How does this compare to https://lambdalabs.com/ ?

flaque · on July 30, 2023

Ah, we're running a medium amount of compute at zero-margin. The point is not to go sell the Fortune 500, but to make sure a grad student can spend a $50k grant.

Right now, it's pretty easy to get a few A/H100s (Lambda is great for this), but very hard to get more than 24 at a reasonable price ($~2 an hour). One often needs to put up a 6+ month commitment, even when they may only want to run their H100s for an 8 hour training run.

It's the right business decision for GPU brokers to do long term reservations and so on, and we might do so too if we were in their shoes. But we're not in their shoes and have a very different goal: arm the rebels! Let someone who isn't BigCorp train a model!

trostaft · on July 30, 2023

> but to make sure a grad student can spend a $50k grant.

As a graduate student, thank you. Thankfully, my workloads aren't LLM crazy so I can get by on my old NVIDIA consumer hardware, but I have coworkers struggling to get reasonable prices/time for larger scale hardware.

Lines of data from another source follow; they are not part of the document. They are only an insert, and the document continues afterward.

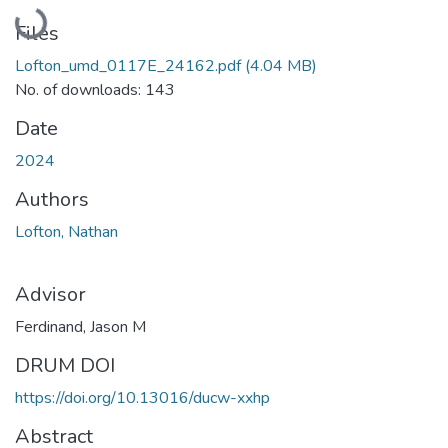
Loading...
Files
Lofton_umd_0117E_24162.pdf
(4.04 MB)
No. of downloads: 143
Date
2024
Authors
Lofton, Nathan
Advisor
Ferdinand, Jason M
DRUM DOI
https://doi.org/10.13016/ducw-xxhp
Abstract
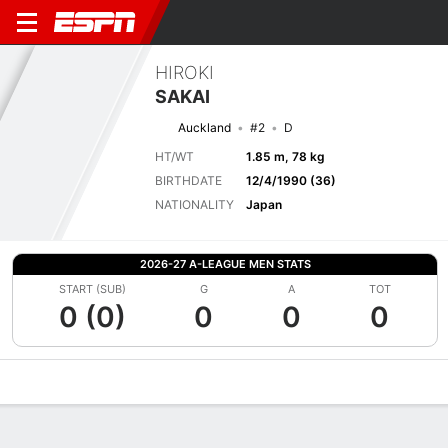
HIROKI
SAKAI
Auckland
#2
D
HT/WT
1.85 m, 78 kg
BIRTHDATE
12/4/1990 (36)
NATIONALITY
Japan
2026-27 A-LEAGUE MEN STATS
START (SUB)
G
A
TOT
0 (0)
0
0
0
Overview
Bio
News
Matches
Stats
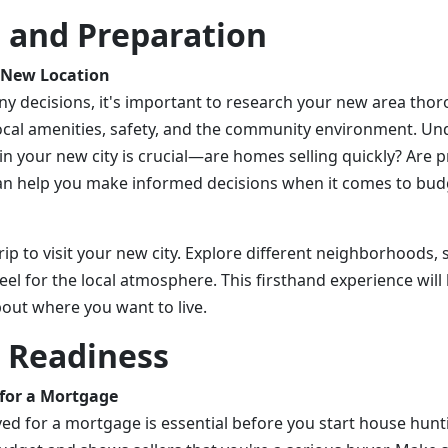
 and Preparation
 New Location
y decisions, it's important to research your new area thor
, local amenities, safety, and the community environment. U
in your new city is crucial—are homes selling quickly? Are p
an help you make informed decisions when it comes to bud
 trip to visit your new city. Explore different neighborhoods,
eel for the local atmosphere. This firsthand experience will 
out where you want to live.
l Readiness
for a Mortgage
ed for a mortgage is essential before you start house hunti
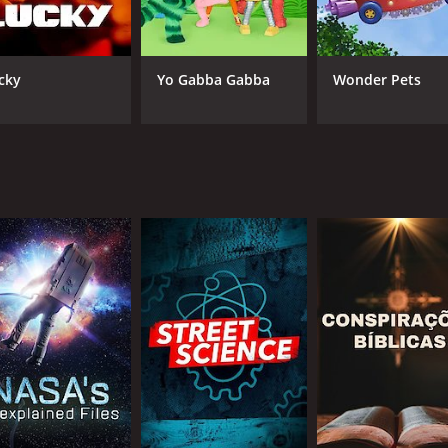
cky
Yo Gabba Gabba
Wonder Pets
CHANNEL
Science
IMDB RATING
8.0
(299)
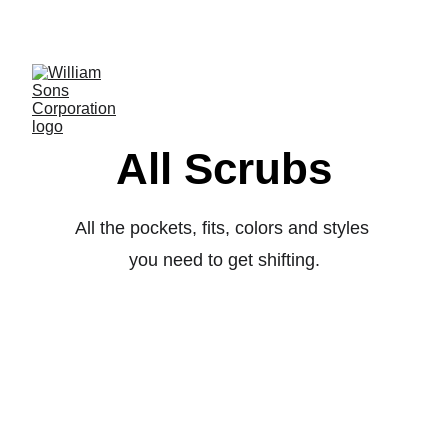
LUXURY BLANKS! SHOP NOW
All Scrubs
All the pockets, fits, colors and styles 
you need to get shifting.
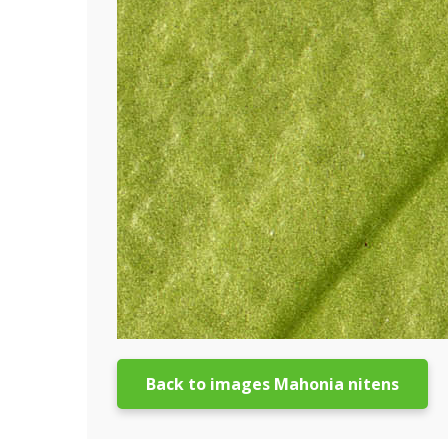
Back to images Mahonia nitens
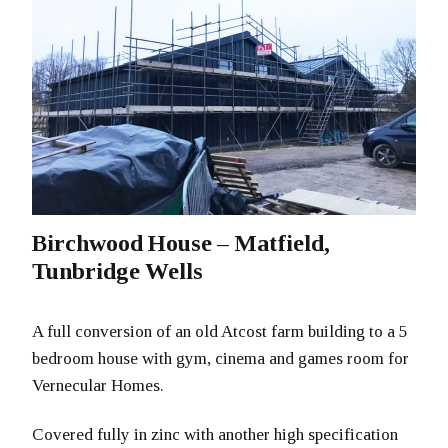
Birchwood House – Matfield,
Tunbridge Wells
A full conversion of an old Atcost farm building to a 5
bedroom house with gym, cinema and games room for
Vernecular Homes.
Covered fully in zinc with another high specification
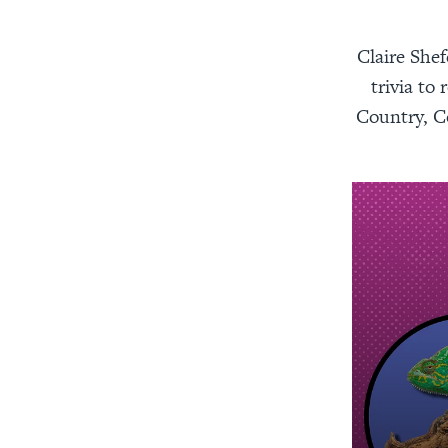
Claire Shef
trivia t
Country, Co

narrator · on July 30, 2023

So what happens when some big bucks VC backed closed source LLM company buys all your compute inventory for the next 5 years? This is not that unlikely. Lambda Labs a little while back was completely sold out of all compute inventory.

xeromal · on July 30, 2023

I assume it's up to them to say no. They did say they're not in it to make bookoo bucks

agajews · on July 30, 2023

Yeah we aren’t going to let anyone book the whole thing for years. If we ever have to make the choice, we’ll choose the startups over the big companies.

flaque · on July 30, 2023

Yeah, if someone doesn't care about the cost and wants to buy whole cluster, they might be better off using an existing provider.

stavros · on July 31, 2023

I must say, this is the worst I've seen "beaucoup" spelled.

xeromal · on July 31, 2023

Hahahaha. I can honestly say no on has told me in my entire uneducated life that "bookoo" was a real word. I appreciate the lesson.

finnh · on July 31, 2023

You just might enjoy Jumbo, a track off Underworld's "Beaucoup Fish" album

https://open.spotify.com/track/3VIMS1p3sNifH0RQnmDf7s

stavros · on Aug 1, 2023

Haha, you're bookoo welcome!

gnopgnip · on July 31, 2023

Presumably them buy more gpus

ec109685 · on July 30, 2023

How can you allow people to get big chunks of GPU’s without a lot of expensive slack in the system?

lulunananaluna · on July 30, 2023

This is great. Thank you very much for your work.

wongarsu · on July 30, 2023

Very similar price, but from what I gather very different model. One important difference might be if you regularly run short-ish training runs over many GPUs. Lambdalabs might not have 256 instances to give you right now. With OP you are basically buying the right to put jobs in the job queue for their 512 GPU cluster, so running a job that needs 256 GPUs isn't an issue (though you might wait behind someone running a 512 GPU job).

No idea how capacity at lambdalabs actually looks like though. Does anyone have insight how easy it is to spin up more than 2-3 instances up there?

agajews · on July 30, 2023

Yeah it’s pretty hard to find a big block of GPUs that you can use for a short time, esp if you need infiniband for multinode training. Lambda I think needs a min reservation of 6-12 months if you want IB.

jorlow · on July 30, 2023

You can usually only get a few h100s at a time unless you're committed to reserved instances (for a longer time period)

ivalm · on July 30, 2023

No real way to get a big block without commitment. Iirc smallest h100 commitment is 64gpus for 3 years (about $3M usd).

theptip · on July 30, 2023

My question too. At $2/hr for H100 that seems more flexible? But I haven’t tried to get 10k GPU-hours on any of these services, maybe that is where the bottleneck is.